Die Anpassungen werden dabei nur in den Geschäftsberichten publiziert. In den Pressemitteilungen finden sie keine Erwähung.
Hier die GuV in der Pressemitteilung 2014 im Vergleich mit 2013. In der Mitteilung für 2014 (links) stehen andere Zahlen für das vorangegangene Jahr als in der Pressemitteilung 2013 (rechts). Erklärt werden die verschiedenen Zahlen nicht, auch ein informatives “nach Anpassung” steht nicht über der Jahresperiode.
„Pro-forma-Ergebnisse“ wegen Verlust der Kernbank
Für dieses Geschäftsjahr hat sich die HSH zusätzlich etwas ausgedacht: ein Pro-forma-Ergebnis für die „Kernbank“. Das klingt nach dem, was es ist: ein Ergebnis „dem Schein nach“.

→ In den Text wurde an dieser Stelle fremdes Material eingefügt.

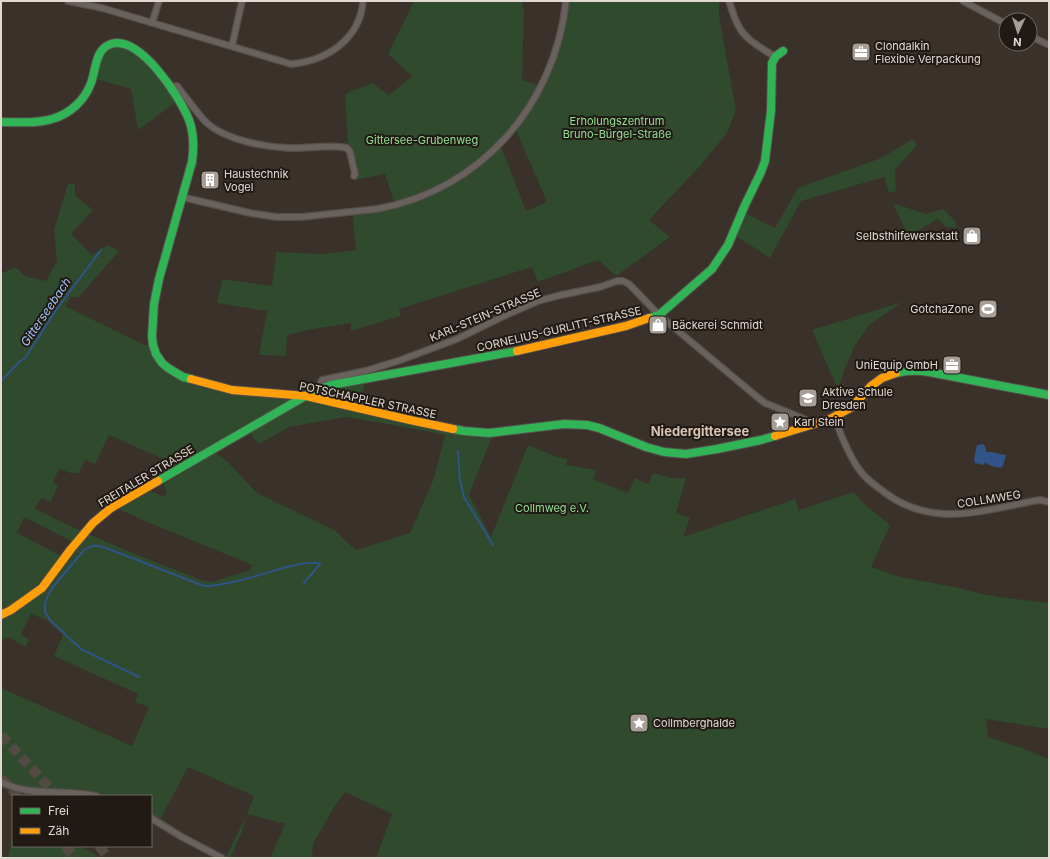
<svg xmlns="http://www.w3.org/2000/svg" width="1050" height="859" font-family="Inter,sans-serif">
	<rect width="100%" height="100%" fill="#39312a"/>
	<path fill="#2f4a2d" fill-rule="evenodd" d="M414,1H522L524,12L522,80L541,86L550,66L566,1H719V15L725,50L736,110L727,133L700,166L649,220L670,237L616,276L598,260L538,282L532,267L399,309L401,316L351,331V323L307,330L287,335L286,356L259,355L267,311L217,303L222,279L272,286L276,252L323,254L356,250L352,212L395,205L385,174L355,180L348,149L345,94L372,83L389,95L412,76L388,54ZM515,128L547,202L526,211L500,144Z
		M110,44L134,49L179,100L138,130L131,89L93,78L96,65Z
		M913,139L917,145L895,170L896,191L889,193L884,177L801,201L770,258L736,236L747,214L775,228L798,188L881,158Z
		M68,184H75V196L93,210L71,234L92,255L107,245L119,251L79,297H71L65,306L144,345H153L159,359L194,381L283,394L489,433L491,439L469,495L491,537L528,445L557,457L568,459L566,465L596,470L593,479L628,493L635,478L648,484L653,473L672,478H686L676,513L690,518L683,537L795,499L799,510L854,492L864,504L890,525L871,567L900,577L955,587L982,594L999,597L1049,603V729L986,719L988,737L1025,749L1049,759V858H376L392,814L345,792L334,807L313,844L312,858H270L285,824L247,814L241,834L231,856L234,858L226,857L227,855L247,814L254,796L188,767L160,820L151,815V796H104L91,793L24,788L1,780V688L132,746L149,707L135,702L138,694L54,656L63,635L47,620L31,614L21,634L29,640L26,647L8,637L1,641V272L3,273L15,267L27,277L46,281L57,261L54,230ZM346,417L410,428L445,435L434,478L410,533L356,550L334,530L257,493L228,462L211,450L250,429L252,437L259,444L289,427ZM109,435L188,470L163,484L167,491L165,497L150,491L119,509L145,521L252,565L250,570L212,582L201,580C145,558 88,536 34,508L42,498L51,502L58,485L53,482L59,469L71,473H79L85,460L95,464ZM24,517L73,542L61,556L17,533Z
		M893,203L926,214L943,209L955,221L957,228L946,227L938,219L908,236Z
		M902,302L869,325L854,347L844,371L838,390L812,330Z
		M364,382L362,402L326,393V392L328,390Z
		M13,835V846H80L102,858H8Z"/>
	<path fill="#305487" d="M983,444L986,448V452C993,451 999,455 1006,455L1003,466L1002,467C997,468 989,466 985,462L984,465L975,463L974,460L977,445Z"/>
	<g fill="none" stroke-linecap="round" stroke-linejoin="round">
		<path stroke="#305487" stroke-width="2" d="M1,381L20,361L25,358L56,310L101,250
			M458,451L460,480L464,497L493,545
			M139,677L81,649L51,621L45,612V604L48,595L53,587L84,550C93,544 96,545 106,548L204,586C227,586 259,575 283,568C294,565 307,562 319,563L320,564L304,583"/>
		<path stroke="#524a43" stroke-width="10" stroke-dasharray="10 5" stroke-linecap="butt" d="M1,735L57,796
			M1,778L18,796
			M65,846L75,858
			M99,846L108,858"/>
		<defs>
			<path id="street" d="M68,1L102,8L291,64C327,61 360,39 363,1
				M729,1C732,9 734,18 738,25C745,40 762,48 775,57
				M963,1L1006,24
				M152,23L159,1
				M1030,36L1049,45
				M232,46L242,1
				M171,88L174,86H177C186,97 198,115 208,124C227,140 264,147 289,148C308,149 328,144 347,148L350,152L355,174L354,176
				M182,197L250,213L276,217H301L377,209C481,190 555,105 566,1
				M317,390L322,380L365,371L398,361L457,339L504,316L538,301L561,295L600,287L617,281H623L629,284L659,315L756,396L765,403L802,418L806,420L808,426
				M835,417C838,424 839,431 842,437C847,449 853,462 861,472C867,480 876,486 884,492C934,530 985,509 1040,500L1049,502
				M1,782C33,798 63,788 96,796
				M151,818L182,837L222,858"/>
			<path id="fast" d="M1,122C18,122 36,124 52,119C70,114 85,100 91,83C96,70 95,49 111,44C140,35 180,97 189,120C194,133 194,148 192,162L159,279L154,304L152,336L153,345L156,354L162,363L168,368L183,377L191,379
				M649,318L659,315L712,269L728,245L745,205L761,172L765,161L771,111L772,63L776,56L783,51
				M896,373C908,370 918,370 929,372L1049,395
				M453,429L464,431L489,433L564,424L587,425L599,428L646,447L664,452L686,454L717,449L761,440L775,436
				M158,481L314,391L331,385L517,351"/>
			<path id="slow" d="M517,351L626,326L649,318
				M191,379L232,390L306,396L410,420L453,429
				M775,436L830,419L852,407L871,386L882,378L896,373
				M1,615L11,610L42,588L71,549L93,523L111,508L158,481"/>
		</defs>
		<use href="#street" stroke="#564e49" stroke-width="8"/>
		<use href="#fast" stroke="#564e49" stroke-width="10"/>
		<use href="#slow" stroke="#564e49" stroke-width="10"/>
		<use href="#street" stroke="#68615d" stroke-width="5.5"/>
		<use href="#fast" stroke="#30b455" stroke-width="8"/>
		<use href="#slow" stroke="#ff9f0a" stroke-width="8"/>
	</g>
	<defs>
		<symbol id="office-square" viewBox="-11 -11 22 22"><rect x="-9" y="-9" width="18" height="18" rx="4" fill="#a79e97" stroke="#211a14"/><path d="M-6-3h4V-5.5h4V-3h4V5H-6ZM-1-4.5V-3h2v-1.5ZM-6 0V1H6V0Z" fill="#fff"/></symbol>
		<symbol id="building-square" viewBox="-11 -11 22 22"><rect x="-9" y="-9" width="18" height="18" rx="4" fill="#a79e97" stroke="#211a14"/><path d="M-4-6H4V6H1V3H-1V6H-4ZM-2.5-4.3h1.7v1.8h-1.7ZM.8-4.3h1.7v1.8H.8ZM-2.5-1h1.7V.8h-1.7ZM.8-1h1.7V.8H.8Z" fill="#fff"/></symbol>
		<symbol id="shop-square" viewBox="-11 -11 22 22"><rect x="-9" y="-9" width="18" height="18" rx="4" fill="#a79e97" stroke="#211a14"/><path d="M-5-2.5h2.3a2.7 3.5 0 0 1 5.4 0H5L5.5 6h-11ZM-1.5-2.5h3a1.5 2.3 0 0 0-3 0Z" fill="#fff"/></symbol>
		<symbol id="stadium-square" viewBox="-11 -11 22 22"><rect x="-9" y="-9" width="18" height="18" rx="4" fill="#a79e97" stroke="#211a14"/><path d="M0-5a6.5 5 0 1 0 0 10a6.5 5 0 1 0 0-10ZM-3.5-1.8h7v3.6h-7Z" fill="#fff"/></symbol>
		<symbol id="school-square" viewBox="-11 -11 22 22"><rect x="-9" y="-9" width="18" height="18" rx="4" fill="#a79e97" stroke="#211a14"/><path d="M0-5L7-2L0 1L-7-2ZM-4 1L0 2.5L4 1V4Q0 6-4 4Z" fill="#fff"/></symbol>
		<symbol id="sight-square" viewBox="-11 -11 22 22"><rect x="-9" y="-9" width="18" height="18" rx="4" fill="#a79e97" stroke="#211a14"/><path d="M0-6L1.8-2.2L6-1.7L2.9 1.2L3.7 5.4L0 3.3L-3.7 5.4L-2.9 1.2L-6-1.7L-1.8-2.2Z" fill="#fff"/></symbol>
	</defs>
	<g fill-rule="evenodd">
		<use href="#office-square" x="850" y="41" width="22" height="22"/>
		<use href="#building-square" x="199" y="169" width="22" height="22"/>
		<use href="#shop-square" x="961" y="225" width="22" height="22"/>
		<use href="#stadium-square" x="977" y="298" width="22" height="22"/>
		<use href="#shop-square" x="647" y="314" width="22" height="22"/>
		<use href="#office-square" x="941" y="354" width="22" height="22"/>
		<use href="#school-square" x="797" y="387" width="22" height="22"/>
		<use href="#sight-square" x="769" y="411" width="22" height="22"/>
		<use href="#sight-square" x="628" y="712" width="22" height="22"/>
	</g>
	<g text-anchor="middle" stroke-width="4" stroke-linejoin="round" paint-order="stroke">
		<g font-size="11" fill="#e2d8d1" stroke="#211a14" text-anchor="start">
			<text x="875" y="50">Clondalkin<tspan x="875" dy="13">Flexible Verpackung</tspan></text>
			<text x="224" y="178">Haustechnik<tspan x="224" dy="13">Vogel</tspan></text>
			<text x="958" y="240" text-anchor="end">Selbsthilfewerkstatt</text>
			<text x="974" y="313" text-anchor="end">GotchaZone</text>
			<text x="672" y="329">Bäckerei Schmidt</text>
			<text x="938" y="369" text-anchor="end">UniEquip GmbH</text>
			<text x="822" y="396">Aktive Schule<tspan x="822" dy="13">Dresden</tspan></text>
			<text x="794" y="426">Karl Stein</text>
			<text x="653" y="727">Collmberghalde</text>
		</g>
		<g font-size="11" fill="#91e294" stroke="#211a14">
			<text x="617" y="125">Erholungszentrum<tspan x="617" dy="13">Bruno-Bürgel-Straße</tspan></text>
			<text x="422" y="144">Gittersee-Grubenweg</text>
			<text x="552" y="512">Collmweg e.V.</text>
		</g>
		<g font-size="11" fill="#e2d8d1" stroke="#211a14">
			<text transform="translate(485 315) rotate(-23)" y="4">KARL-STEIN-STRASSE</text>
			<text transform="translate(559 329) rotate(-13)" y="4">CORNELIUS-GURLITT-STRASSE</text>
			<text transform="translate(368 400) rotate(12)" y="4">POTSCHAPPLER STRASSE</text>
			<text transform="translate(146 476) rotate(-31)" y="4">FREITALER STRASSE</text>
			<text transform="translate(989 499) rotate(-9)" y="4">COLLMWEG</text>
		</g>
		<g font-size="12" font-style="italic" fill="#a0c3f4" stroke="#211a14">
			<text transform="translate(46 312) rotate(-56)" y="4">Gitterseebach</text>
		</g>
		<g font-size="13" font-weight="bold" fill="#d7c3b4" stroke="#211a14">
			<text x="700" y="436">Niedergittersee</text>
		</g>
	</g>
	<rect width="1050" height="859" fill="none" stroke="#e2d8d1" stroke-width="4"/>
	<rect x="12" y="795" width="140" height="52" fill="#211a14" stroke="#6e6660"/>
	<rect x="20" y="808" width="20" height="6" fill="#30b455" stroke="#6e6660"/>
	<text x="48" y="815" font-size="12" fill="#e2d8d1">Frei</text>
	<rect x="20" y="828" width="20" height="6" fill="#ff9f0a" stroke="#6e6660"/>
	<text x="48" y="835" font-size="12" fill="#e2d8d1">Zäh</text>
	<g transform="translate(1018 32) rotate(183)"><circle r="19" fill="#211a14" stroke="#6e6660"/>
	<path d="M0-3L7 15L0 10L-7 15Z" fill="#a79e97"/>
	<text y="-6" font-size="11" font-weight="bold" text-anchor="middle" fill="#e2d8d1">N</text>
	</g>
</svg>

Pro-Forma-Gewinne und Kennzahlen werden in den USA seit Jahrzehnten eingesetzt. Sie dienen nach einer Untersuchung von Matthias Heiden (2002: Pro-forma-Berichterstattung, S. 456) dazu, um „Markterwartungen zu übertreffen, negative Entwicklungen zu verschleiern und durch die Hervorhebung von Pro-forma-Gewinnen von GAAP-Verlusten abzulenken“. Deutschland hat bei der Pro-forma-Berichterstattung nachgezogen. Jetzt wendet sie auch die HSH an.
Im Geschäftsbericht 2014 schreibt sie auf Seite 79 (Hervorhebungen von mir):
„Aufgrund der Vielzahl von nicht dem operativen Geschäft zuzuordnenden Effekten hat die HSH Nordbank ein Pro-forma-Ergebnis vor Steuern der Kernbank unter bestimmten hypothetischen Annahmen ermittelt.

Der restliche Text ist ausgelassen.